Wednesday, July 29, 2015

Betrayal

As I write this, my heart hurts. I feel all alone. I fight feelings of shame. I fight feeling stupid. I fight feeling like there must be something wrong with me.

Because yet again, a person that I was friends with, a person who I believed in, who I decided to trust… that person betrayed me. They lied to me. Rejection sucks. But when the friendship becomes pretend for a bit before the rejection comes, and you realize you were “taken in”, you were fooled, and that the person was too afraid to say the truth sooner…I think that hurts more.

Because on my end, it wasn’t pretend for me. I loved this person as a friend within the time that I knew them. I trusted that their words and actions, spoken near the end of our relationship, and that in retrospect I see as hints, were just words of an imperfect person handling whatever situation they were in, but they weren’t. As I said, they were hints of a person too cowardly to speak the truth. Even if this person was just too afraid to admit that they didn't care about me the way that I did them, and that they didn't care for or admire me as much as I did them. It was passive aggressive, indirect communication. There were hints, but I trust that people will be honest, and I obviously didn’t get the hints, especially when along with the hints were mixed messages. Ignoring me, then giving some sort of explanation outside of the truth, then avoiding questions is enough to show me that something is wrong, but not enough for me to "get the hint!". I believed in this person. I wanted our friendship to grow. I wanted to give them what they needed. I wanted to be able to trust them, and for them to be able to trust me. I cared enough for this person to invest in them, and they invested in me, and wanted to see them grow and grow from them.

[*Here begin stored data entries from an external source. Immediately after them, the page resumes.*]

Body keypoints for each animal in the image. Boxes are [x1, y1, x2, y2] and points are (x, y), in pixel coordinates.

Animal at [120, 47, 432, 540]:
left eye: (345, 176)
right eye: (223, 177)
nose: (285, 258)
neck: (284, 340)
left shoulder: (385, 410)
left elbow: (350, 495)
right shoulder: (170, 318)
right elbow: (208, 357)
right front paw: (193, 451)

It hurts in itself to be rejected. To know that the other person feels you don’t have anything positive enough to offer them for them to stick around. Sometimes that happens. And to me, it happens a lot. But for that to be coupled with lies is crushing. To have to suddenly cut someone completely out of your life who you thought was there for you is confusing.

But I just spent the last little bit talking to a wonderful woman who I’ve known all my life, and whom I would consider a second mother to me, who encouraged me and let me cry. She wrote me a list of things that I need to continue to tell myself regardless of how rejection makes me feel inside. She reminded me that I need to believe the following truths about me even when others don’t see them.

  • ·         I am a strong woman.
  • ·         I am beautiful.
  • ·         I am intelligent.
  • ·         I am talented.
  • ·         I am honest.
  • ·         I am loyal.
  • ·         Anyone would be lucky to be my friend, but not just anyone is worthy enough to be my friend.
  • ·         I hurt deeply because I care deeply, and I do not want to be a hard and shallow person, so I will continue to care, knowing there will be pain.
  • ·         I know these things are true and I choose to believe in these Truths—even in my pain!!

Believing these things is hard. But I will fight to let them dominate. It’s true that I believe in people and care for them. And I'm learning that if they choose to betray me or lie to me, it's not my fault. And the fault didn't lie in me believing in them. I think people at least deserve a chance. That’s what I give and that’s what’s taken advantage of, and then rejected. And it's not my fault. And it’s nothing to be ashamed of. The shame does not lie with me. It lies with the lies.